I love to read books by male authors. Growing up, much as I loved L.M. Montgomery and Louisa May Alcott, my first favourite author was A.A. Milne, followed in later years by Roald Dahl and Rudyard Kipling. Other girls read about Malory Towers and the Chalet School while I was busy reading Gordon Korman’s Macdonald Hall books, set at a fictional boy’s boarding school. And, for the first 6 years of my life, when your friends are those who live nearest to you, I was surrounded entirely by boys.
All of this is to say, the male perspective fascinates me and so when Michael Chabon’s Manhood for Amateurs, a series of essays on “The Pleasures and Regrets of a Husband, Father and Son”, was published, it went immediately onto my TBR list. Like Chabon, I resent the view that “there is some mystic membrane separating male and female consciousness, some nebulous difference between men’s and women’s minds, when people are people and minds are minds, and, if you want to get down to it, I don’t really understand what goes on inside anybody’s head apart from (in moments of grace) my own” (p. 229). But also like Chabon, I acknowledge that there are usually differences, though I can’t explain them and though they may be remarkably subtle. I maintain a perhaps naïve hope that by reading books by male authors, particularly personal memoirs like this, I will gain some sort of insight into the male psyche (yes, laugh if you must), or at least a reassurance that there is not that great a difference between the genders. I was not disappointed.
The essays are eclectic, covering everything from star-gazing to cougars (human not feline), OCD to Doctor Who. While I skipped a few of the essays (they are, as a rule, short), I found the volume as a whole engaging and entertaining, humourous and sweet. It wasn’t too sentimental or too nostalgic – the balance of emotions was perfect. It’s Chabon’s essays on parenting and his children that come closest to the saccharine, but by the point this happens I was already too emotionally invested to care. Indeed, it’s these essays that pleased me the most: the maternal role is clearly and rather too rigidly defined in our culture while the paternal role is evolving faster than literature can keep up. To hear the male perspective is endearing and reassuring. Right at the beginning of the book, Chabon is told by a woman in the grocery store that she can tell he is a good father. Chabon appreciates this unsolicited flattery but knows at the same time that no matter how often he fails as a father, he will always get this response because of how rare it still is to see the men doing the traditionally female activities associated with child-rearing. No one, on the other hand, would ever think to tell his wife that she was a good mother, just on the basis of seeing her in the checkout line with children in tow. It’s this kind of feminist aside that particularly endeared Chabon to me (well, those asides and this quote: “…I have never found anything more reliably sexy in a woman than a passion for 1) reading difficult novels and 2) me.” p.17).

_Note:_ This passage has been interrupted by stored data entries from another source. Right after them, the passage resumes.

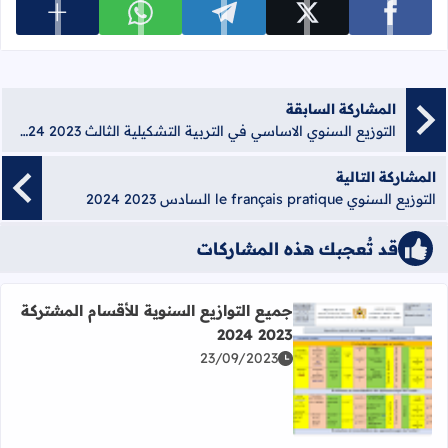
عرض المزي
شارك على facebook
شارك على x
شارك على telegram
شارك على whatsapp
المشاركة السابقة
التوزيع السنوي الاساسي في التربية التشكيلية الثالث 2023 2024
المشاركة التالية
التوزيع السنوي le français pratique السادس 2023 2024
قد تُعجبك هذه المشاركات
جميع التوازيع السنوية للأقسام المشتركة
2023 2024
23/09/2023
اقرأ المزيد عن جميع التوازيع السنوية للأقسام المشتركة 2023 2024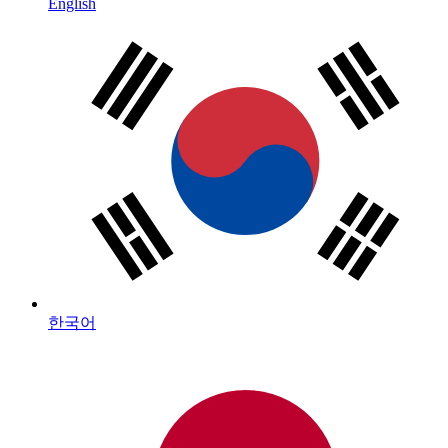
English
한국어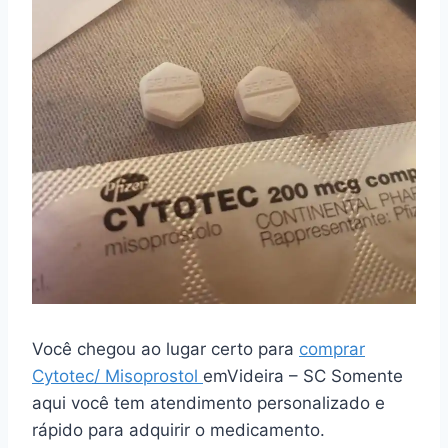
Você chegou ao lugar certo para
comprar
Cytotec/ Misoprostol
emVideira – SC Somente
aqui você tem atendimento personalizado e
rápido para adquirir o medicamento.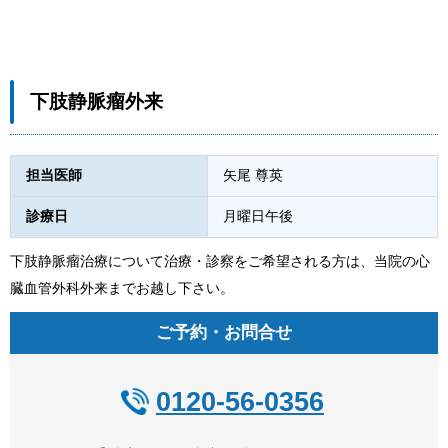
下肢静脈瘤外来
担当医師
矢尾 尊英
診療日
月曜日午後
下肢静脈瘤治療について治療・診察をご希望される方は、当院の心
臓血管外科外来までお越し下さい。
ご予約・お問合せ
0120-56-0356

Other favourite essays? The Amateur Family (which includes the aforementioned Doctor Who references), Cosmodemonic (about how Chabon was inspired by the women in his MFA program to mature beyond the callowness of youth), Art of Cake (his history as household chef, from Bisquick recipes to the present) and, my absolute favourite, The Hand on My Shoulder (the story of Chabon’s short but wonderful relationship with his first wife’s father).

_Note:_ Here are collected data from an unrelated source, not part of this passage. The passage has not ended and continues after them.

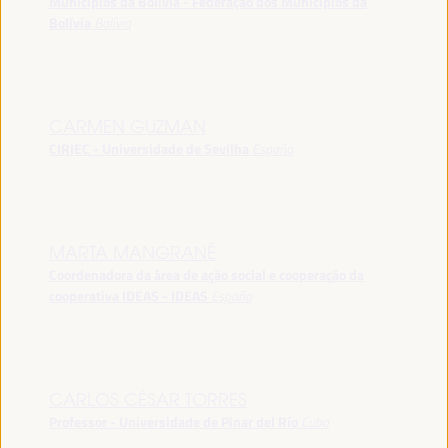
Municípios da Bolívia - Federação dos Municípios da
Bolívia
Bolívia
CARMEN GUZMAN
CIRIEC - Universidade de Sevilha
España
MARTA MANGRANÉ
Coordenadora da área de ação social e cooperação da
cooperativa IDEAS - IDEAS
España
CARLOS CÉSAR TORRES
Professor - Universidade de Pinar del Río
Cuba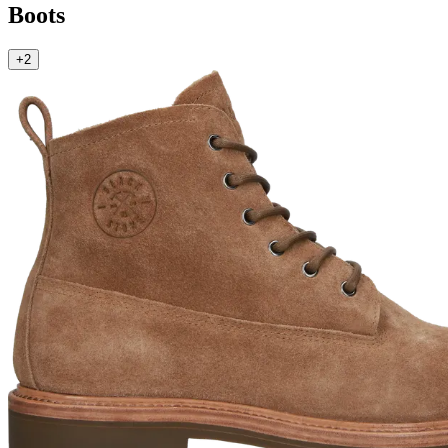
Boots
+2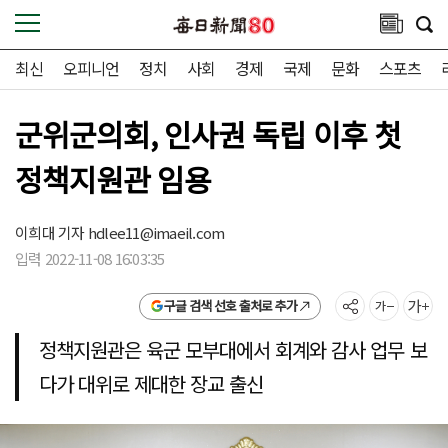
최신
오피니언
정치
사회
경제
국제
문화
스포츠
군위군의회, 인사권 독립 이후 첫
정책지원관 임용
이희대 기자
hdlee11@imaeil.com
입력 2022-11-08 16:03:35
구글 검색 선호 출처로 추가
정책지원관은 육군 모부대에서 회계와 감사 업무 보
다가 대위로 제대한 장교 출신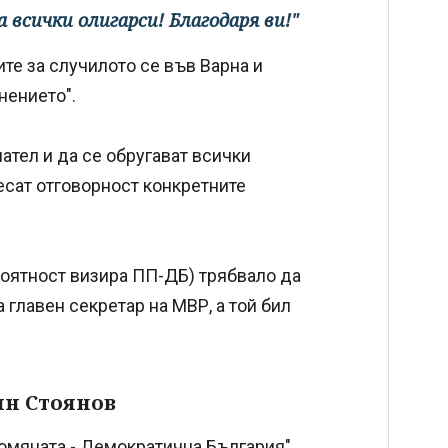
 всички олигарси! Благодаря ви!"
те за случилото се във Варна и
нението".
ател и да се обругават всички
есат отговорност конкретните
ероятност визира ПП-ДБ) трябвало да
 главен секретар на МВР, а той бил
ин Стоянов
омяната - Демократична България"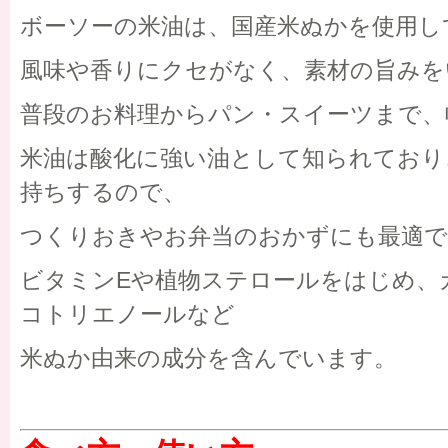
ボーソーの米油は、国産米ぬかを使用し
風味や香りにクセがなく、素材の旨みを
普段のお料理からパン・スイーツまで、
米油は酸化に強い油として知られており
持ちするので、
つくりおきやお弁当のおかずにも最適で
ビタミンEや植物ステロールをはじめ、
コトリエノールなど
米ぬか由来の成分を含んでいます。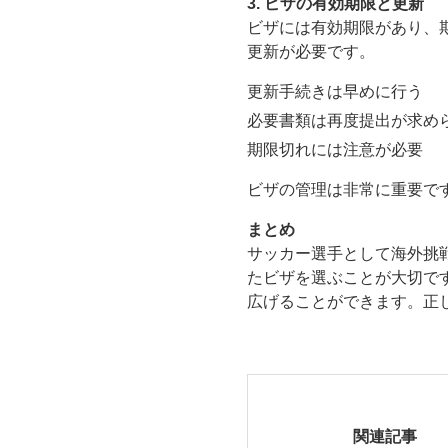
3. ビザの有効期限と更新
ビザには有効期限があり、
更新が必要です。
更新手続きは早めに行う
必要書類は再度提出が求め
期限切れには注意が必要
ビザの管理は非常に重要で
まとめ
サッカー選手として海外挑
たビザを選ぶことが大切で
広げることができます。正
関連記事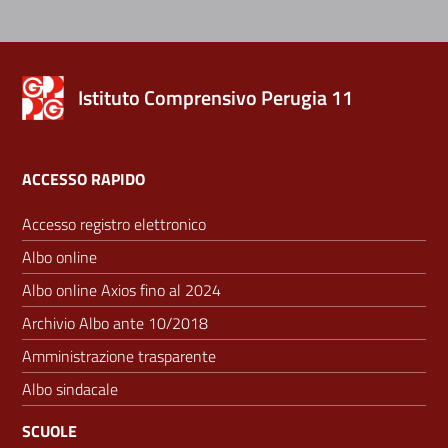
Istituto Comprensivo Perugia 11
ACCESSO RAPIDO
Accesso registro elettronico
Albo online
Albo online Axios fino al 2024
Archivio Albo ante 10/2018
Amministrazione trasparente
Albo sindacale
SCUOLE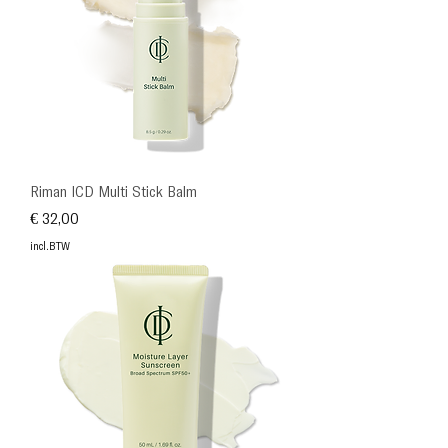
Riman ICD Multi Stick Balm
Prijs
€ 32,00
incl.BTW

I had never read any of Chabon’s novels before, had never really picked up any of his books to even determine what they were about, despite the universal raves over The Amazing Adventures of Kavalier & Clay. However, now that I’ve developed a fondness both for Chabon himself and his writing style, it might be time to consider reading his other works, or at least taking an interest enough to figure out what they are about!
I hate the idea that there are fundamental differences between men and women too!
This book sounds SO good. Now I can’t decide if I want to read it or Maps & Legends first!
Maps & Legends sounds good too…tough choice. Hope you enjoy Manhood, whenever you may decide to read it!